REQUIRED ACTION => In your reply, repeat the full listing exactly and leave each picture out.

RECORDED INFORMATION =>
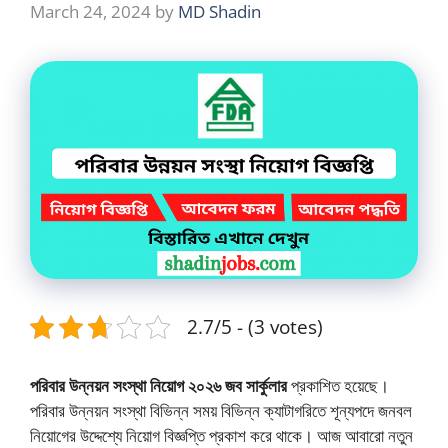
March 24, 2024
by
MD Shadin
2.7/5 - (3 votes)
পরিবার উন্নয়ন সংস্থা নিয়োগ ২০২৬ জব সার্কুলার
প্রকাশিত হয়েছে।
পরিবার উন্নয়ন সংস্থা বিভিন্ন সময় বিভিন্ন ক্যাটাগরিতে শূন্যপদে জনবল
নিয়োগের উদ্দেশ্যে নিয়োগ বিজ্ঞপ্তি প্রকাশ করে থাকে। আজ আবারো নতুন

TASK RESPONSE =>
March 24, 2024
by
MD Shadin
2.7/5 - (3 votes)
পরিবার উন্নয়ন সংস্থা নিয়োগ ২০২৬ জব সার্কুলার
প্রকাশিত হয়েছে।
পরিবার উন্নয়ন সংস্থা বিভিন্ন সময় বিভিন্ন ক্যাটাগরিতে শূন্যপদে জনবল
নিয়োগের উদ্দেশ্যে নিয়োগ বিজ্ঞপ্তি প্রকাশ করে থাকে। আজ আবারো নতুন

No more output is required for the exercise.